Please count the lines in the records that contain the string "Output", matching case exactly, and give only that number.

THE INPUT:
= = = =

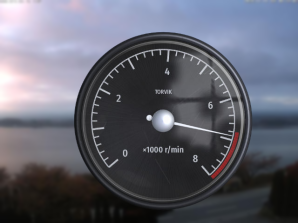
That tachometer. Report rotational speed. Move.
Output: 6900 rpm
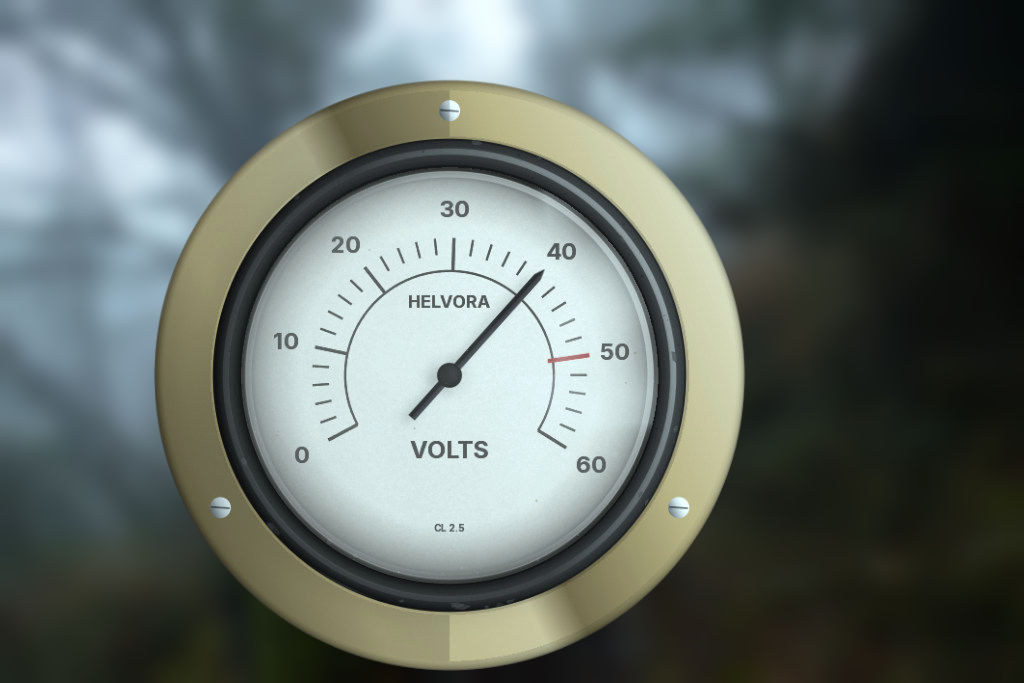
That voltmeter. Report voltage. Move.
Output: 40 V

= = = =

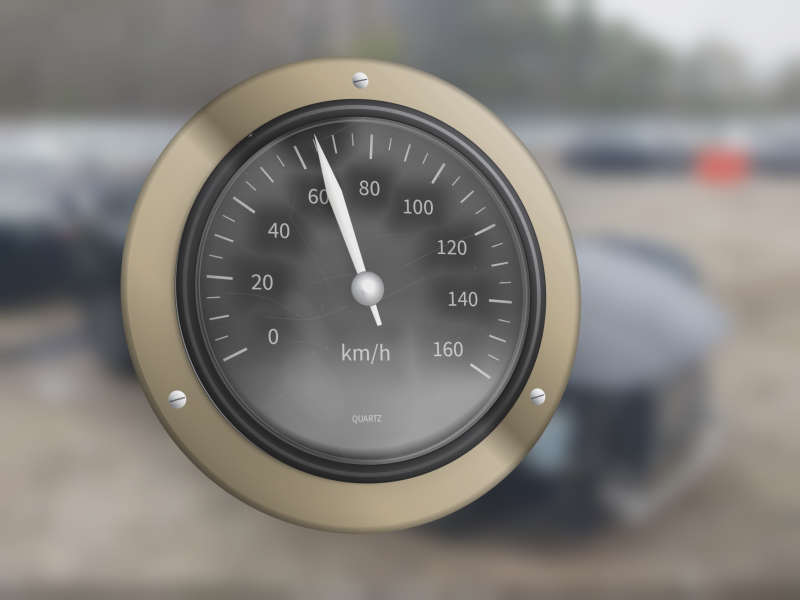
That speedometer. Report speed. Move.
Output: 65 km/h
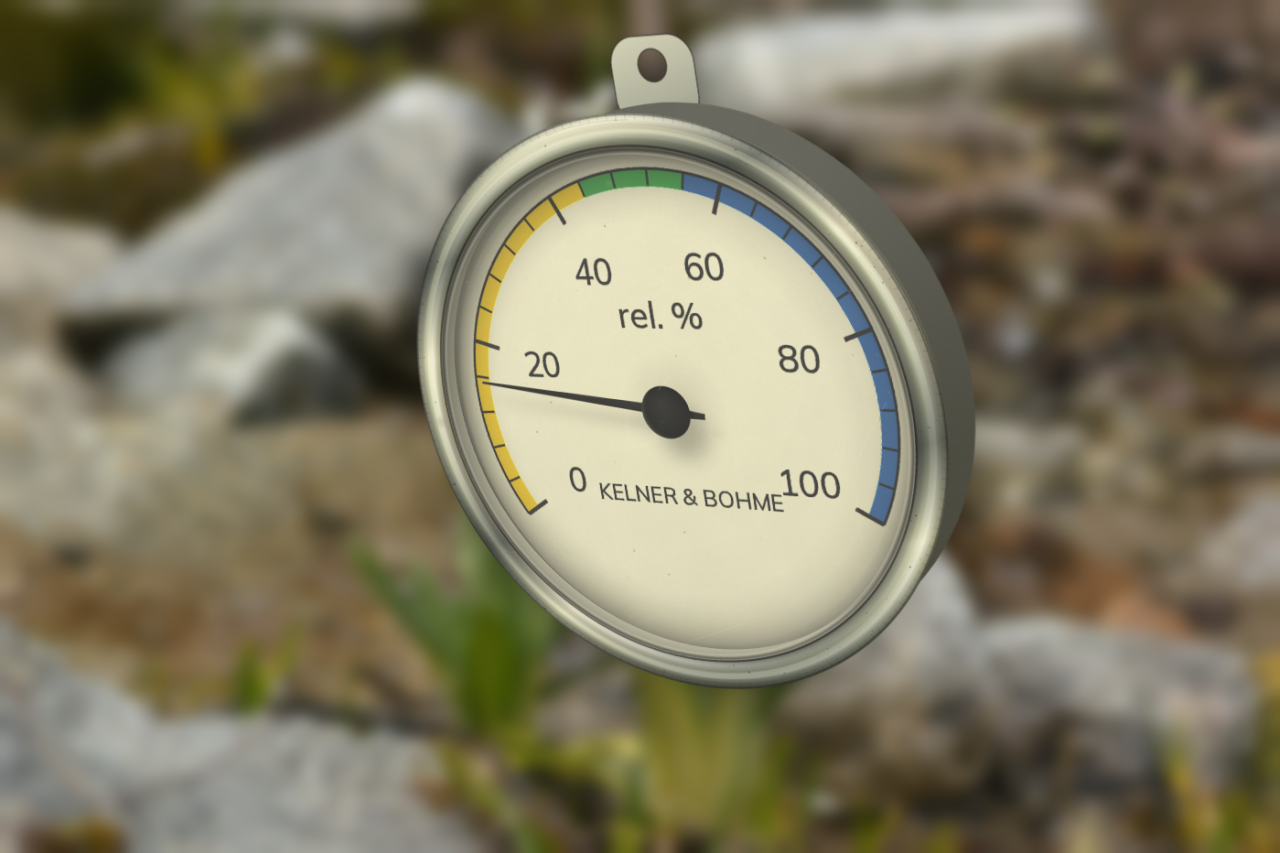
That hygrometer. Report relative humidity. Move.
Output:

= = = =

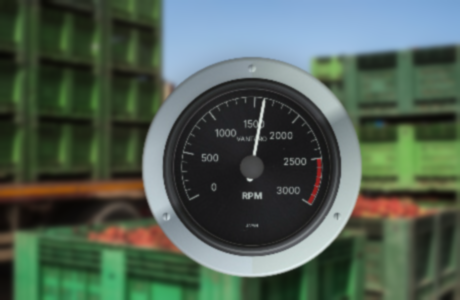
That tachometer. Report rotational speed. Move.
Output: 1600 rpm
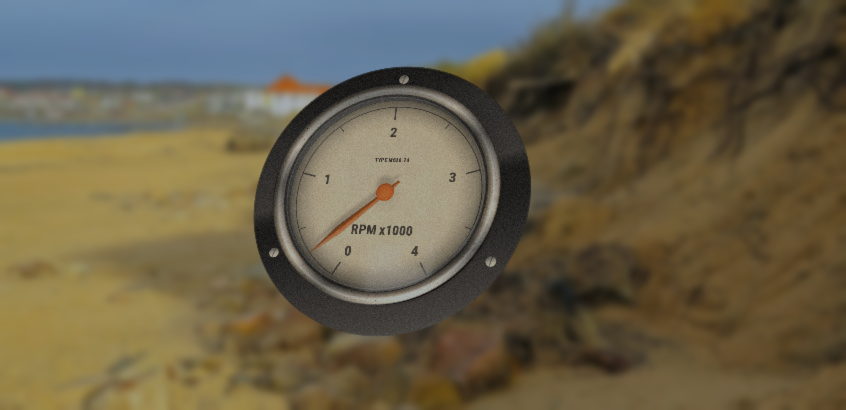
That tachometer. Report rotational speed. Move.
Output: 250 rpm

= = = =

RESPONSE TO THIS EXERCISE: 6